Think about it. We will sell A Lot!
And, have a nice day
(BTC to 1000 does not phase me) pic.twitter.com/oUScEahtWc
— Dr Craig S Wright (@ProfFaustus) November 14, 2018
Following Wright’s November 14 tweet, bitcoin fell 10% to $5,469 on a day that saw the highest trading volume in a month. It continued to fall below the key level of $5,000, and then $4,000, in the days that followed. While Wright and others in his camp have since called a truce in the bitcoin cash fork battle, the effects could still linger.
“It’s pretty clear that the hash war fears were what initially cracked the market in terms of breaking down to a new low,” Kling told Yahoo Finance. “The bitcoin cash debacle shined a spotlight on the importance of mining this asset class as a whole and how centralized the mining landscape truly is — that you can have two players on opposite sides of another and they can have such a large impact on price.”
Kling also attributes part of the selloff to the SEC’s decision to crack down on initial coin offerings.
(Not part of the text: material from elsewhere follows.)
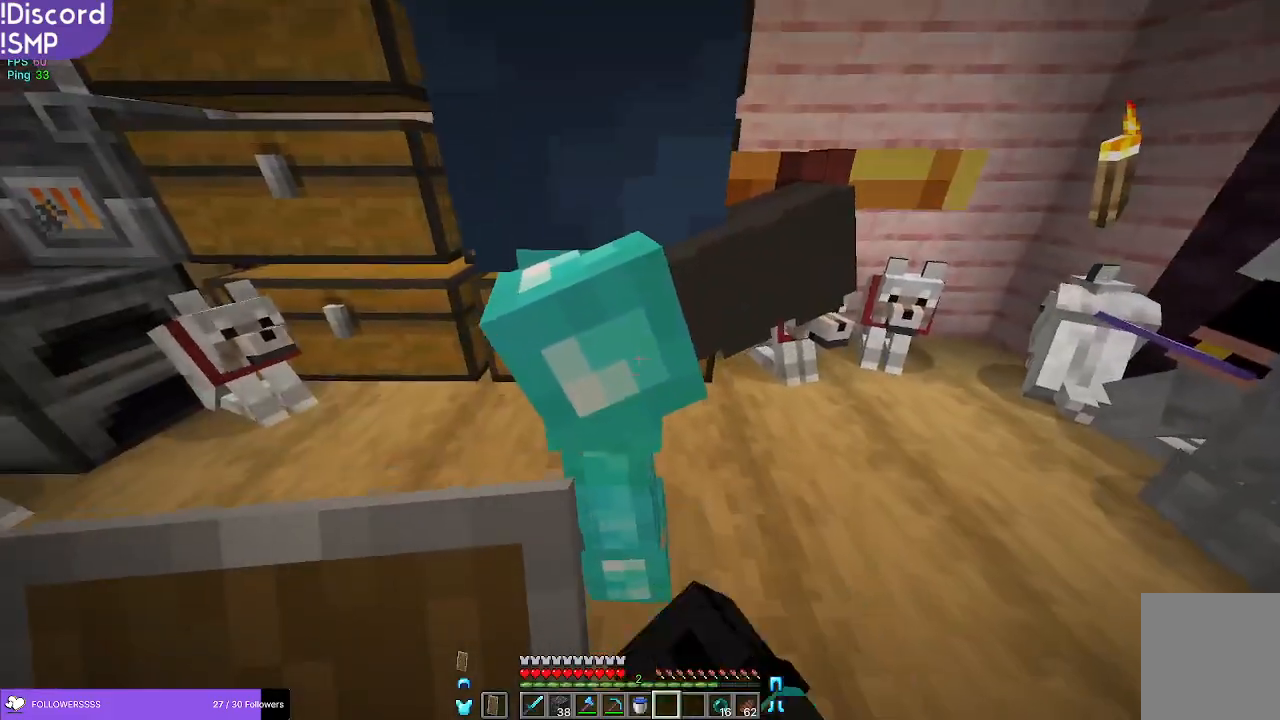
{"keys": [], "mouse": [], "events": [[67, "mouse_left", "up"], [167, "d", "down"], [283, "d", "up"], [367, "w", "down"], [383, "mouse_left", "down"], [400, "w", "up"], [500, "mouse_left", "up"]]}
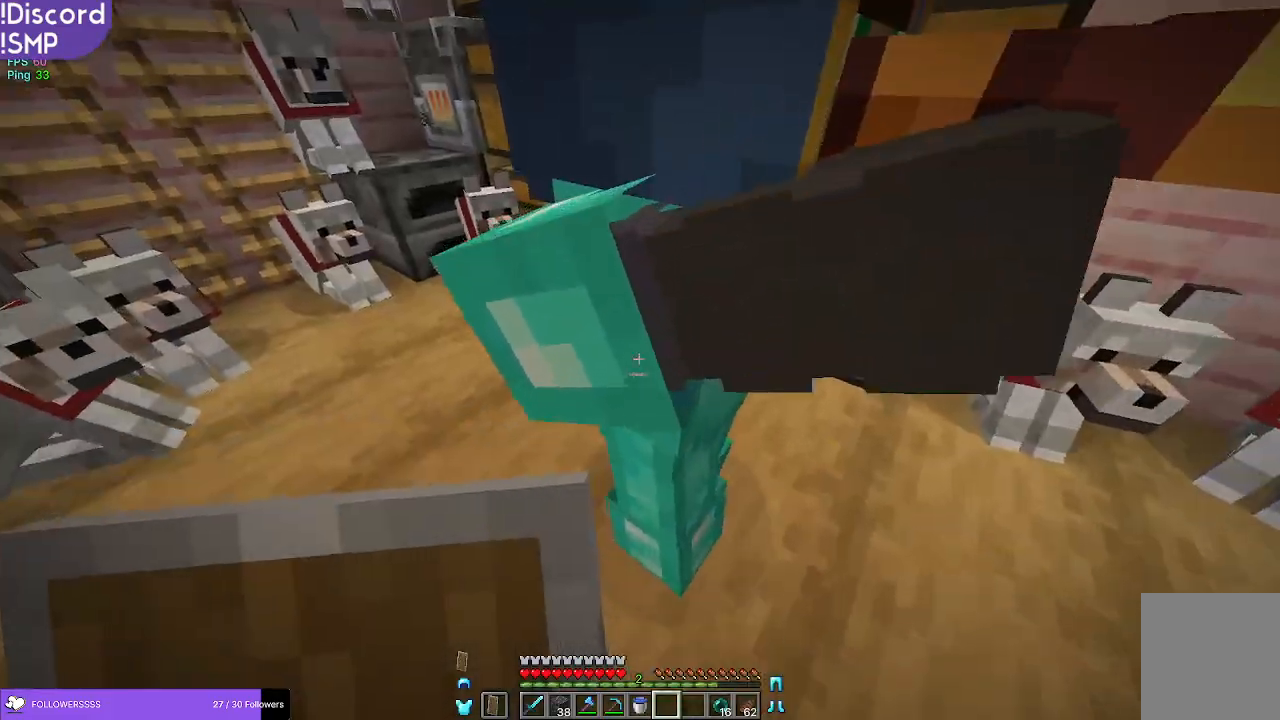
{"keys": [], "mouse": [], "events": [[133, "d", "down"], [250, "d", "up"], [333, "w", "down"], [467, "w", "up"]]}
On November 16, two days after Wright’s tweet, the agency announced it settled charges against two crypto companies that failed to register ICOs as securities in a move that established new regulatory pressure in the space.
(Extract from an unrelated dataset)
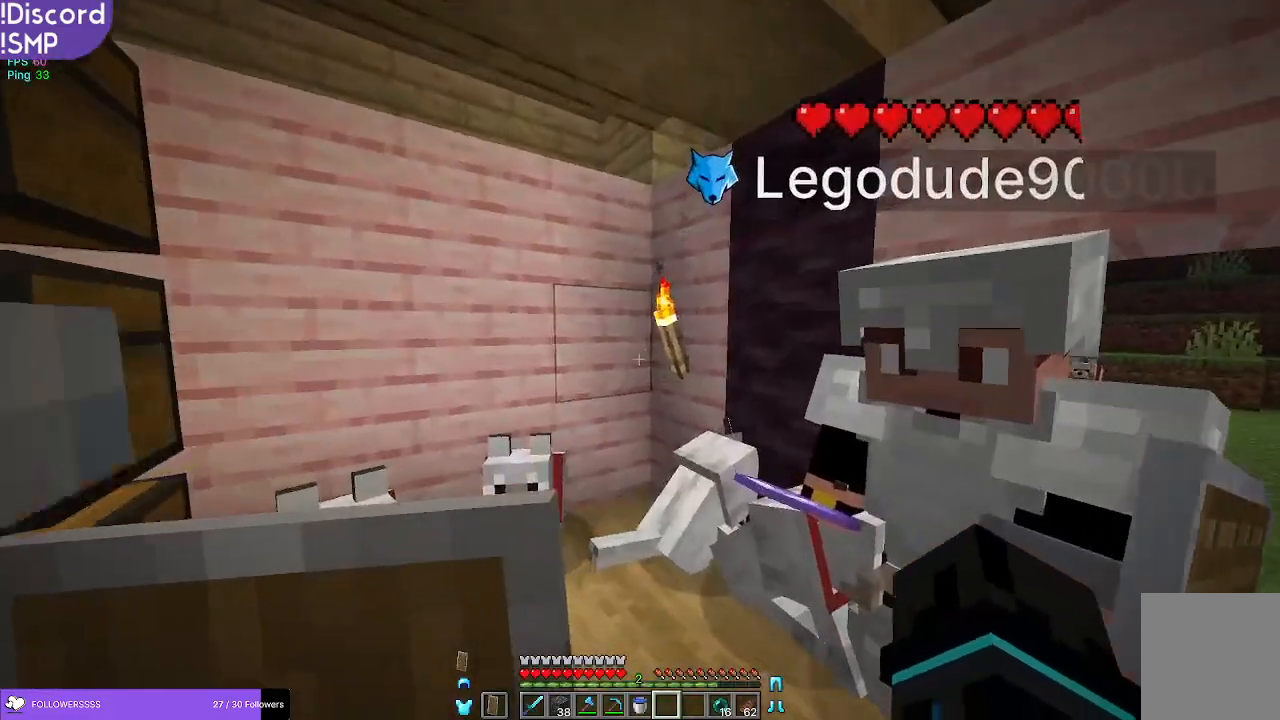
{"keys": ["d"], "mouse": [], "events": [[100, "d", "down"], [233, "d", "up"], [350, "w", "down"], [383, "mouse_left", "down"], [450, "w", "up"], [467, "d", "down"], [483, "mouse_left", "up"]]}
That pressure could result in more selling, Kling posited, if companies that issued prior ICOs also fear that they might be on the hook to pay fines or return money to investors as well.
Bitcoin ETFs may be the catalyst
The larger takeaway from crypto’s latest plunge is that it’s still an asset class that at the moment is controlled by large players, according to Kling.
“It’s the side of crypto that we have to put to bed if you want this thing to take off,” he said, adding that the price swings stemming from the spat seriously weaken any chance that the SEC will approve a much sought-after crypto ETF. The SEC rejected nine bitcoin ETF proposals in August, but bitcoin bulls hope eventual approval will be the spark needed to invite institutional dollars into a space that may have alienated its retail investor base.
The agency has until February 2019 to weigh in on other pending bitcoin ETF proposals from New York-based firms VanEck and SolidX. Until then, investors are eyeing the launch of Bakkt, the crypto exchange from the New York Stock Exchange’s parent company that partnered with Microsoft and Starbucks, as a bellwether of institutional demand.
The project announced last week that it would be delaying its launch, originally planned for December 12, until late January, adding, “the new listing time frame will provide additional time for customer and clearing member on-boarding prior to the start of trading and warehousing of the new contract.”